→ **Questions to answer**:
1) Will you return the part of the "I Can't Go On" devotional starting with "David was a" and going on through "he stayed faithful.", word for word?
2) Can you resume the "I Can't Go On" devotional from its final sentence?

→ **Supplied text**:
____________

Uncategorized

I Can’t Go On

Have you come to the point in your stand where you have uttered the words “I can’t go on”? If so, you are not alone. Pressing on when the weight of the world and stressors of this life have taken their toll both physically and emotionally is so very difficult. For those who suffer through the added burden of separation and divorce, the suffering can be immeasurable. But lest you think giving up is the answer, consider the following message of hope.

Before David fulfilled his destiny and became the great king whose lineage brought mankind the Messiah, his existence was wrought with pain and sorrow. He was relentlessly pursued and tormented by powerful forces that sought his very existence be wiped off the face of the earth. We get a very real sense of the burden he carried and the despair that occupied his heart and mind in the following passage:

For my life is spent with sorrow, and my years with sighing; my strength fails because of my iniquity, and my bones waste away. Because of all my adversaries I have become a reproach,
especially to my neighbors, and an object of dread to my acquaintances; those who see me in the street flee from me. I have been forgotten like one who is dead; I have become like a broken vessel. For I hear the whispering of many – terror on every side! – Psalm 31:10-13

David was a hunted man. Danger was all around him. Death and destruction was just a stone’s throw away. But strong was his faith. Despite the powerful forces arrayed against him, he knew salvation and deliverance was in the Lord’s hands. Yes, his heart was often filled with sorrow, fear and anxiety. Despite this, David knew and believed the God of Abraham would not abandon him as long as he stayed faithful.

____________

→ **Provided data**:
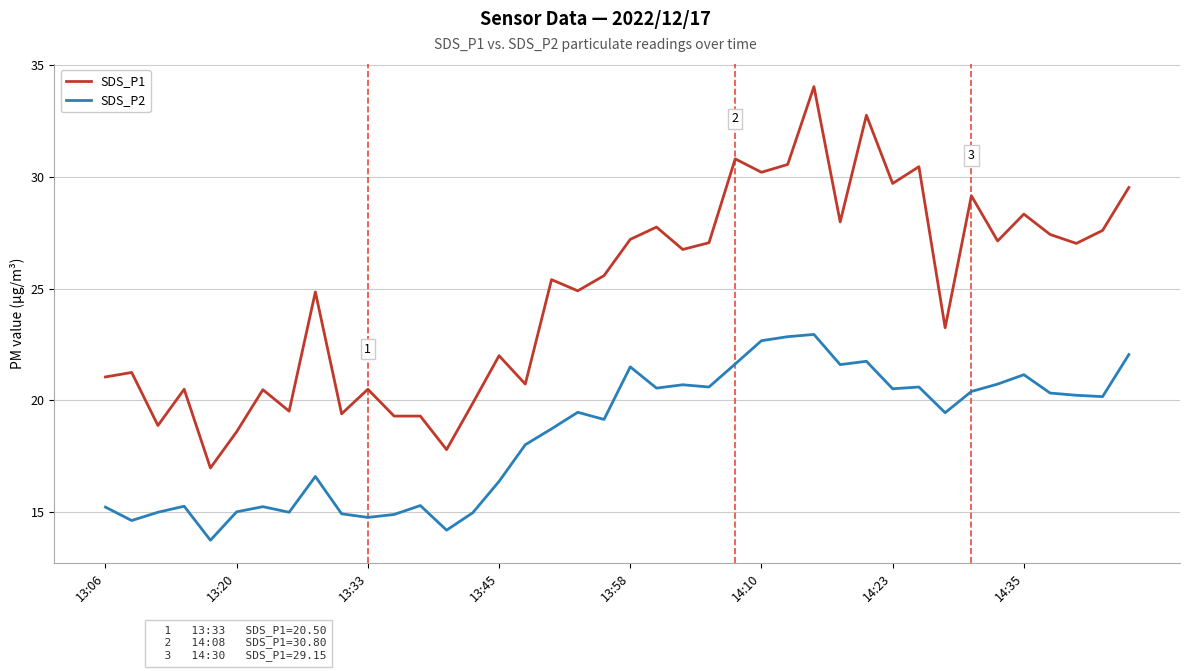

Which series has the largest total across all categories?

SDS_P1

____________

→ **Your responses**:
1)
David was a hunted man. Danger was all around him. Death and destruction was just a stone’s throw away. But strong was his faith. Despite the powerful forces arrayed against him, he knew salvation and deliverance was in the Lord’s hands. Yes, his heart was often filled with sorrow, fear and anxiety. Despite this, David knew and believed the God of Abraham would not abandon him as long as he stayed faithful.

2)
But I trust in you oh Lord; I say, “You are my God.” My times are in your hand; rescue me from the hand of my enemies and from my persecutors!

Psalm 31:14-15

How powerful was David’s faith! And what an example of God’s goodness and grace! These passages from Scripture are there to equip and strengthen us in our greatest hour of need. Such a great comfort they were when I was in the depths of the valley, wondering if and when the sadness and pain would ever end. It was in my darkest hour I clung and held fast to verses such as these. Knowing God is the author of truth, and that He would never allow us to be forgotten or forsaken, strengthened my resolve to press on, even in the midst of the fiery trials.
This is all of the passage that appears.